Job A: In the article on the Muslim Brotherhood detentions, start at the words "Shehab said that" and stop after "their 2005 results.". Rewrite that passage, changing "seats" to "places".
Job B: According to the group's lawyer in the article on the Muslim Brotherhood detentions, how many of the detained members remained in custody?

Document text:
%%

The government detained 170 Muslim Brotherhood members across 17 governorates following the announcement, according to Abdel-Moneim Abdel-Maqsoud, the group’s lawyer.

“Seventy-six of them remained in custody, while the rest were released,” Abdel-Maqsoud told Daily News Egypt.

The defendants were detained for allegedly joining a banned group that aims to violate the constitution, as well as for allegedly possessing publications that promote the ideology of a banned group.

“The government usually resorts to these methods before the parliamentary elections in an attempt to reduce the Muslim Brotherhood’s campaigning activities [and thereby] preventing them from winning,” Abdel-Maqsoud said.

“The judicial system hasn’t managed to issue a verdict to disband the Muslim Brotherhood to this day, so the Muslim Brotherhood still stands,” he added.

Nabil Abdel-Fattah, a researcher at Al-Ahram Center for Political and Strategic Studies, described the government’s stance towards the Muslim Brotherhood as “contradictive.”

“On one hand, the law officially considers the group banned,” Abdel-Fattah told Daily News Egypt. “On the other hand, the government allows them to publicly perform political and social activities as a group.”

Abdel-Fattah added that the Muslim Brotherhood has a powerful presence in the political and social arena.

“[The Muslim Brotherhood] got into parliament, [and] they hold prominent posts in many syndicates — including the Journalists and the Lawyers’ Syndicates,” said Abdel-Fattah.

Shehab said that the only reason the Muslim Brotherhood won those many seats in 2005 was the lack of participation of powerful political parties.

He added that this year, powerful parties — including Al-Wafd and Al Tagammou — will run in the elections, thus reducing the Muslim Brotherhood’s opportunity to repeat their 2005 results.

However, Abdel-Fattah believes that the current political situation in Egypt is “stagnant.”

“Political life in Egypt died around 58 years ago as a result of the lack of true political competition between different parties,” he said.

%%

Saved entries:
%%

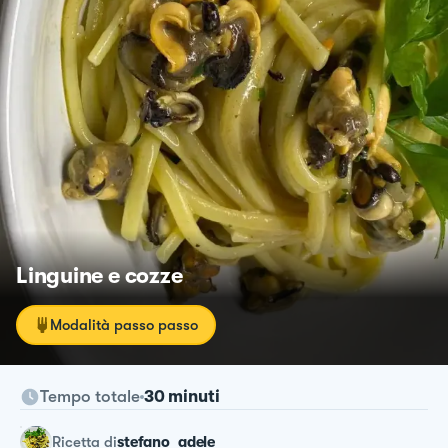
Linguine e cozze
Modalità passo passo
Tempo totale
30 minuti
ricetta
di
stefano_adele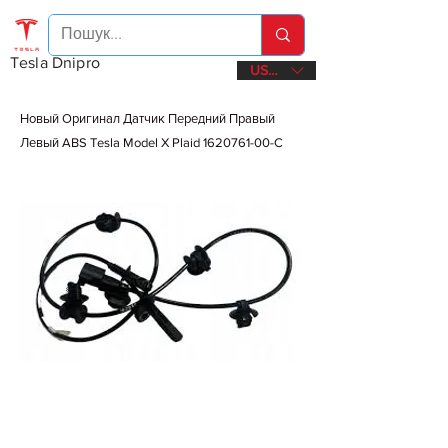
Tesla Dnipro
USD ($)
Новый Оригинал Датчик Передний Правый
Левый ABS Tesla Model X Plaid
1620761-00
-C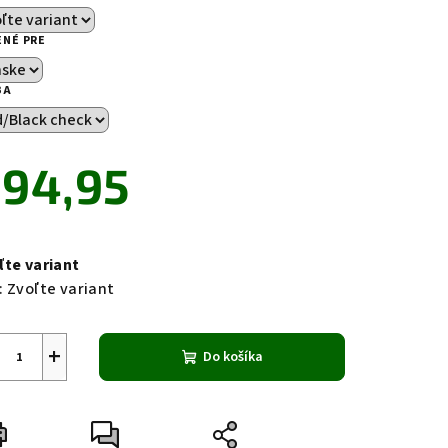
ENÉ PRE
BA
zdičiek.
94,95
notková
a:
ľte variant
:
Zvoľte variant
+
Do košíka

%%
%%

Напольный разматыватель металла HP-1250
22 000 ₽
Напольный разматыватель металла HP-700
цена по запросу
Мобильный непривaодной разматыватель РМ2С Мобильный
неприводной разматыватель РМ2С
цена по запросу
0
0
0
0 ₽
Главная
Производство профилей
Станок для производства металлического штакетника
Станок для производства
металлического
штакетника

%%

Exercise output A:
Shehab said that the only reason the Muslim Brotherhood won those many places in 2005 was the lack of participation of powerful political parties.

He added that this year, powerful parties — including Al-Wafd and Al Tagammou — will run in the elections, thus reducing the Muslim Brotherhood’s opportunity to repeat their 2005 results.

Exercise output B: Seventy-six